Verilen metin:
===

Ömer çok tatlıydı. Bir doktor, cerrrah. Herkesin böyle bir doktorum olsun diyeceği türden hem de :) Bildiğimiz bir karakterdi gerçi ama kitapta da güzel durmuş. Çapkın, yakışıklı, zengin, yardımsever. En çok yardımseverliğini sevdim. Gazel için yazdığı notlar zaten kıskanılmayacak türden değil. Kıskandım. Çikolata sevdalısı Gazel'e her gün aldığı çikolata ve yazdığı not süper. Her kıza lazım bu Ömer'den :)

Kimliksiz kitabından sevdiğim karakterleri de gördüm kitapta ve çokta güzel oldu. Aralarında geçen diyalogları falan çok güzeldi. Deryal'in hikâyesini Kimliksiz de okumuştuk ama ben Adem ile Şirin'i de çok merak ediyorum. Adem'i iki kitapta da çok sevdim ve kitabı çıksa favorilerime girer gibi :) Yazara burdan bir sesleniş lütfen Adem de gelsin diye :)

===

Amaç 1:
Aşağıdaki ifadelerin verilen metinle uyuşup uyuşmadığını belirtiniz. Her birine evet ya da hayır diye cevap verip metinden belirleyici sözleri olduğu gibi alıntılayınız: (a) Yazar, Ömer'in en çok yakışıklılığını sevmiştir. (b) Ömer, Gazel'e her gün çikolata almaktadır. (c) Deryal'in hikâyesi daha önce Kimliksiz'de okunmuştur.

===

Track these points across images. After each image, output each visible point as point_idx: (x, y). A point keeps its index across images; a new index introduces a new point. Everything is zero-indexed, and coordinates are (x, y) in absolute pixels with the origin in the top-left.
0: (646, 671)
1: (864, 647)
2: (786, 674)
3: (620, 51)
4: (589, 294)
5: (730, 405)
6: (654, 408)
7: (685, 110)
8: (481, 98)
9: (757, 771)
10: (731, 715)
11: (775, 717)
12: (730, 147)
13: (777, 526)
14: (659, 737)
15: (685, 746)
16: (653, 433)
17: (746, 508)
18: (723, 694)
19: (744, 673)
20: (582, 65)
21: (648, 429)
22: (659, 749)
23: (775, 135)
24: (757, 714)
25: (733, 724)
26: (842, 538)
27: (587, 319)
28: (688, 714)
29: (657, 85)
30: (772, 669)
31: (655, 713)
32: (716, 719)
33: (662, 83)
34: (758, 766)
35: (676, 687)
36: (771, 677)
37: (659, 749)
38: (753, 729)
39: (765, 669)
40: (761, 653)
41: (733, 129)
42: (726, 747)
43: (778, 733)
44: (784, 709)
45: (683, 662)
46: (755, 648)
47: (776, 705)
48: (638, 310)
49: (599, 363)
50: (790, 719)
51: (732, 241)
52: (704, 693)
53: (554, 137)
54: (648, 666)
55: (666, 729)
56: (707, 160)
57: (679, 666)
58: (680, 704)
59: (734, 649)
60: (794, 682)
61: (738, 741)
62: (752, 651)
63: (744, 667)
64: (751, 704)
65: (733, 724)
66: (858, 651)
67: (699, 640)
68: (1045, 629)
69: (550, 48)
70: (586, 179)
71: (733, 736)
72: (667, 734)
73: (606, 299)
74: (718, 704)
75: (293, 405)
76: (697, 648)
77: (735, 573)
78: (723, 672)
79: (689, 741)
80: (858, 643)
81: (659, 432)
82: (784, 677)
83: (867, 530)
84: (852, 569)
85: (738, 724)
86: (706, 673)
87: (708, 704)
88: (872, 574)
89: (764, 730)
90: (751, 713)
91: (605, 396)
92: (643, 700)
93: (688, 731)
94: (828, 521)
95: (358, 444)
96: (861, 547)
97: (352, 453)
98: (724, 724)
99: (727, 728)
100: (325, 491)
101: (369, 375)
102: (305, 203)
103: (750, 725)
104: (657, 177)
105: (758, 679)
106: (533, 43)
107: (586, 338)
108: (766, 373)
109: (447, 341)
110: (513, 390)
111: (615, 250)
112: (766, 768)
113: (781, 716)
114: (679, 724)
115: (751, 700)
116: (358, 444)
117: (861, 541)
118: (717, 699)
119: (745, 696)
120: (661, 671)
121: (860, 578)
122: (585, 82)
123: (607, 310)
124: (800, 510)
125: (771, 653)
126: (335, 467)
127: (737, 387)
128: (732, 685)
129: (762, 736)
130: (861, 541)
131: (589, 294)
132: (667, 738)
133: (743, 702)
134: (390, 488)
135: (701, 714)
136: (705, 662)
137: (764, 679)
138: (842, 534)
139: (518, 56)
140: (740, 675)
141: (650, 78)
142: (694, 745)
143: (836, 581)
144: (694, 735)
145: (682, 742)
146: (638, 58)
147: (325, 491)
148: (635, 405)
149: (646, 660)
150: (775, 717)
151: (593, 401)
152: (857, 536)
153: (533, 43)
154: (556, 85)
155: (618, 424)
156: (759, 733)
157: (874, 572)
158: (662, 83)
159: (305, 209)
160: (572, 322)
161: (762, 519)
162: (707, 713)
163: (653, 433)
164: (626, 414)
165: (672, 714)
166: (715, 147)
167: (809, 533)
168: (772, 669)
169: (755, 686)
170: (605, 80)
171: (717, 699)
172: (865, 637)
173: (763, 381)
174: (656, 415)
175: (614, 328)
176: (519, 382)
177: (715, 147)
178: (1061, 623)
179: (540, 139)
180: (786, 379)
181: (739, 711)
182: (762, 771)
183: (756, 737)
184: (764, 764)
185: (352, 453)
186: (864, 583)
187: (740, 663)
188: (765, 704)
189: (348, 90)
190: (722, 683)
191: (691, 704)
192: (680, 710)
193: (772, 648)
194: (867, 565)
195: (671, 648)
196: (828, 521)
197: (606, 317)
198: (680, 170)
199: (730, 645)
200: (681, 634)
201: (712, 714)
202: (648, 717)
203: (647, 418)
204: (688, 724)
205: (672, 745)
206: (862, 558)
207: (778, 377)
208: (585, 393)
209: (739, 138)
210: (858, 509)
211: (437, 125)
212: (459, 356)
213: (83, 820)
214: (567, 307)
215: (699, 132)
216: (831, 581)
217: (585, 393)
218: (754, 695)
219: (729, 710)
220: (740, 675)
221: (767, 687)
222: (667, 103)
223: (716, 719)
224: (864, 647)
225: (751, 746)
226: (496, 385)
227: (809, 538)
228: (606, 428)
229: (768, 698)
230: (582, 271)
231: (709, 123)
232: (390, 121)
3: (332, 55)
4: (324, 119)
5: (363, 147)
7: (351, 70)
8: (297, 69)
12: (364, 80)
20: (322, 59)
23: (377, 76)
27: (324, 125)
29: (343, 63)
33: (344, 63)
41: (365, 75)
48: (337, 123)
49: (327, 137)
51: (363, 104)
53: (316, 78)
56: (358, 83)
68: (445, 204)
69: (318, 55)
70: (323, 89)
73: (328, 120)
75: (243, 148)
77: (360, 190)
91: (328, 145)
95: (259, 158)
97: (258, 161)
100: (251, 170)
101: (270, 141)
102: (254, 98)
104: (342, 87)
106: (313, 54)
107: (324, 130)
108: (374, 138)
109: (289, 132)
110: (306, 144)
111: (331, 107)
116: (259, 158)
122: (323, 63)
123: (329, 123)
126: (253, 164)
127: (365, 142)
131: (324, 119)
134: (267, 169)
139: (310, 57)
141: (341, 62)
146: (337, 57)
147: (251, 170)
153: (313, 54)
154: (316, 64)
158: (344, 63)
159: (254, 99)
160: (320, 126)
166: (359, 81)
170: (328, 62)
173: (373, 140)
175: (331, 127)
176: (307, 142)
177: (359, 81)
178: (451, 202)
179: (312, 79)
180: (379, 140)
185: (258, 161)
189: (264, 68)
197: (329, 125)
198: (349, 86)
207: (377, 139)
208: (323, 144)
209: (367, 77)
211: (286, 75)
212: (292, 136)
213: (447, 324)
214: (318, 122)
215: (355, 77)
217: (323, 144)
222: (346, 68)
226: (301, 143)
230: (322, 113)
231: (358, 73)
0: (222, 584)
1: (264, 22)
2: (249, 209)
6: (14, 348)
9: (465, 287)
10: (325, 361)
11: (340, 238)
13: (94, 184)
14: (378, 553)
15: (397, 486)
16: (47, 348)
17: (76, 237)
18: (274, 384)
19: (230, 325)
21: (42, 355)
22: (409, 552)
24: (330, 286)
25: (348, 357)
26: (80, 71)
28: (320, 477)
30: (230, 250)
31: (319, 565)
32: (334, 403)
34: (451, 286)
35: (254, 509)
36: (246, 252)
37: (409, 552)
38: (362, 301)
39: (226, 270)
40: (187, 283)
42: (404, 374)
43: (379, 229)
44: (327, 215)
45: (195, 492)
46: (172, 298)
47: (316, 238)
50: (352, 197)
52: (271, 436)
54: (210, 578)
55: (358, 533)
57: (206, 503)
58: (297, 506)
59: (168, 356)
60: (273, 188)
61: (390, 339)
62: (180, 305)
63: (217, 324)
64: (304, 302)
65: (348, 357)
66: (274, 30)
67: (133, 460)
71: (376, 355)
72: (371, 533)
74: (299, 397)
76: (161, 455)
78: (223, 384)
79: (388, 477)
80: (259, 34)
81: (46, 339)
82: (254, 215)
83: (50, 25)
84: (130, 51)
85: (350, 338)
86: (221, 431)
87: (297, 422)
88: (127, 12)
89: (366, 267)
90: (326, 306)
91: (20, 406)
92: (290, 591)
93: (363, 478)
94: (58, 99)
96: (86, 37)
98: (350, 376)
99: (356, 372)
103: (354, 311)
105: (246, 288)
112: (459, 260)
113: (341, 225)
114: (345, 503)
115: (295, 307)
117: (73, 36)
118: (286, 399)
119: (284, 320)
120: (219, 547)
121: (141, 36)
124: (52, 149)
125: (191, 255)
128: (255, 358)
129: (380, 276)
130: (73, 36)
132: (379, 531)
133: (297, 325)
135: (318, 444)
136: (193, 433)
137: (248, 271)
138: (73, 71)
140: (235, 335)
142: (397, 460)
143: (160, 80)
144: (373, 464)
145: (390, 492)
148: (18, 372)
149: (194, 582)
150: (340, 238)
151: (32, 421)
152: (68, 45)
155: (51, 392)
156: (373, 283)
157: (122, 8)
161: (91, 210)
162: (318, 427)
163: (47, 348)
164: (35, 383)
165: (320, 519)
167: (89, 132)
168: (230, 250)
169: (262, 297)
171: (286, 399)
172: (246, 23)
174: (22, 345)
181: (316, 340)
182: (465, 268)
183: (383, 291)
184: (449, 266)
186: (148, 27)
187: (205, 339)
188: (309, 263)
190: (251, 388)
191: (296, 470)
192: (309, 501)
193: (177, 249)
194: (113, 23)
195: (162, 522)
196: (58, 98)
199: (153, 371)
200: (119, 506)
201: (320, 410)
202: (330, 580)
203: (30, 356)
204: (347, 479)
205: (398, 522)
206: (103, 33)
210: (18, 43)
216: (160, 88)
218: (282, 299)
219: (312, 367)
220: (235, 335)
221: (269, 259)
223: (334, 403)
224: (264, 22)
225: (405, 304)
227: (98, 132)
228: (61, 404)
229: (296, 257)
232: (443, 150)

===

Amaç 2:
Kayıtların başından başlayıp "19: (744, 673)" ifadesini içeren satırda biten kısmı, iki uç satır da dahil olmak üzere, aynen çoğaltınız.

Doğru çıktı 1:
(a) Hayır: "En çok yardımseverliğini sevdim."
(b) Evet: "Gazel'e her gün aldığı çikolata"
(c) Evet: "Deryal'in hikâyesini Kimliksiz de okumuştuk"

Doğru çıktı 2:
Track these points across images. After each image, output each visible point as point_idx: (x, y). A point keeps its index across images; a new index introduces a new point. Everything is zero-indexed, and coordinates are (x, y) in absolute pixels with the origin in the top-left.
0: (646, 671)
1: (864, 647)
2: (786, 674)
3: (620, 51)
4: (589, 294)
5: (730, 405)
6: (654, 408)
7: (685, 110)
8: (481, 98)
9: (757, 771)
10: (731, 715)
11: (775, 717)
12: (730, 147)
13: (777, 526)
14: (659, 737)
15: (685, 746)
16: (653, 433)
17: (746, 508)
18: (723, 694)
19: (744, 673)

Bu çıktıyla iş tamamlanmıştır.